- _INSTRUCTIONS FOR THE TASK_
Repeat the listing word for word, but skip any pictures.
● ● ●
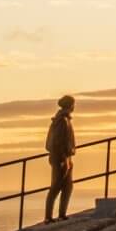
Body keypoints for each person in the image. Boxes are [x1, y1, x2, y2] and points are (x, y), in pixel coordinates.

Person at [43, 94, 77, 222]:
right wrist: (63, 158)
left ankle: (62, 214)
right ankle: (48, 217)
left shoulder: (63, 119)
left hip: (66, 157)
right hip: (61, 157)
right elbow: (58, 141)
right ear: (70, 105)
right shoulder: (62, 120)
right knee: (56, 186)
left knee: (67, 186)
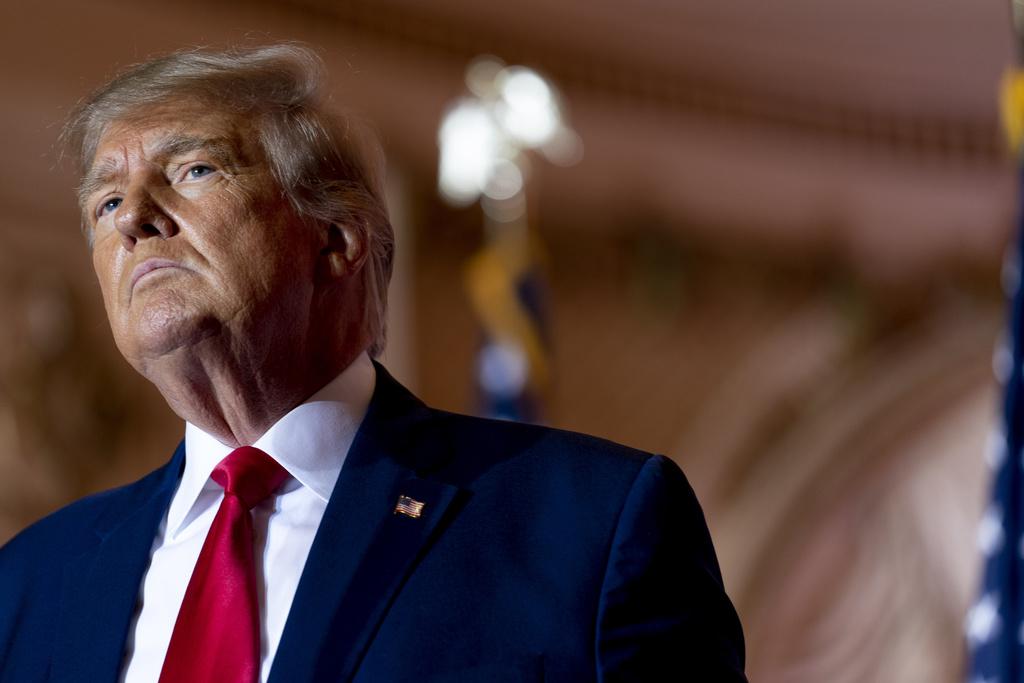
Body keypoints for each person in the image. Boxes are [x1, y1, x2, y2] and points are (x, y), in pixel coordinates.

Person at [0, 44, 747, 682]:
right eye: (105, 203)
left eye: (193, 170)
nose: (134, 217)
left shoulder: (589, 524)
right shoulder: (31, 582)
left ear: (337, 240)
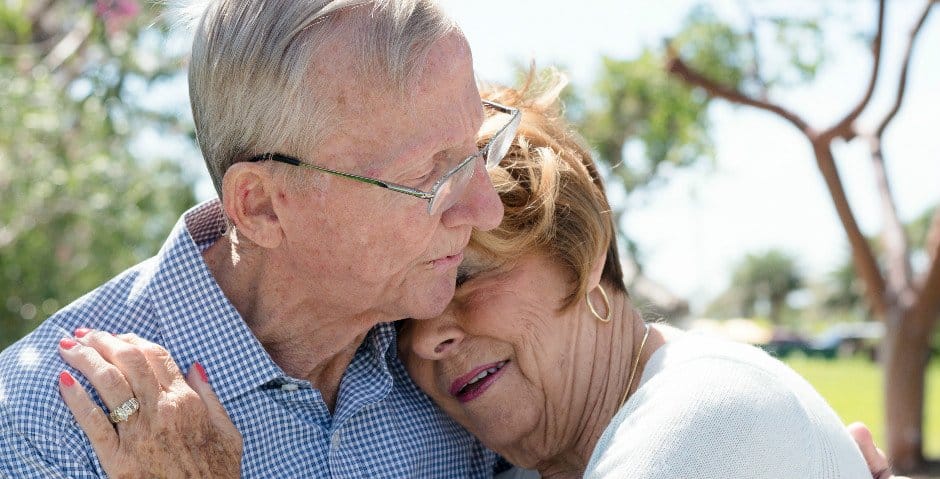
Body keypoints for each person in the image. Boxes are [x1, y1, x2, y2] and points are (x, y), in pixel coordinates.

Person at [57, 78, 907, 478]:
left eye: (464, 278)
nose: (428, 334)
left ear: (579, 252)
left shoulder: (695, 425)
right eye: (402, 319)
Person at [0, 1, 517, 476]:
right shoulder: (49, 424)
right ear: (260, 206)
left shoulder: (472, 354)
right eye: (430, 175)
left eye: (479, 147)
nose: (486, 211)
● ● ●
- _ANSWER FOR THE TASK_
Body keypoints for each person in the image. Boxes are [x1, y1, x2, y2] and points are (x, y), in pixel coordinates.

Person at [43, 94, 77, 222]:
right wrist: (63, 158)
left ankle: (62, 214)
right ankle: (48, 217)
left shoulder: (63, 119)
left hip: (66, 157)
right hip: (61, 157)
right elbow: (58, 141)
right ear: (70, 105)
right shoulder: (62, 120)
right knee: (56, 186)
left knee: (67, 186)
Body keypoints for each person in the image. Boxes are [x1, y1, x2, y2] and points are (x, y), in pixel coordinates.

Person at [0, 44, 747, 682]:
right eye: (105, 203)
left eye: (193, 170)
nose: (134, 217)
left shoulder: (589, 524)
right shoulder: (31, 582)
left ear: (337, 240)
Body keypoints for each person in the image. Boxes are [x1, y1, x2, y2] and points are (x, y), in pixel coordinates.

Person at [57, 78, 907, 478]:
left eye: (464, 278)
nose: (428, 334)
left ear: (579, 252)
left shoulder: (695, 425)
right eye: (402, 319)
Person at [0, 1, 517, 476]:
right shoulder: (49, 424)
right ear: (260, 206)
left shoulder: (472, 354)
right eye: (430, 175)
left eye: (479, 147)
nose: (486, 211)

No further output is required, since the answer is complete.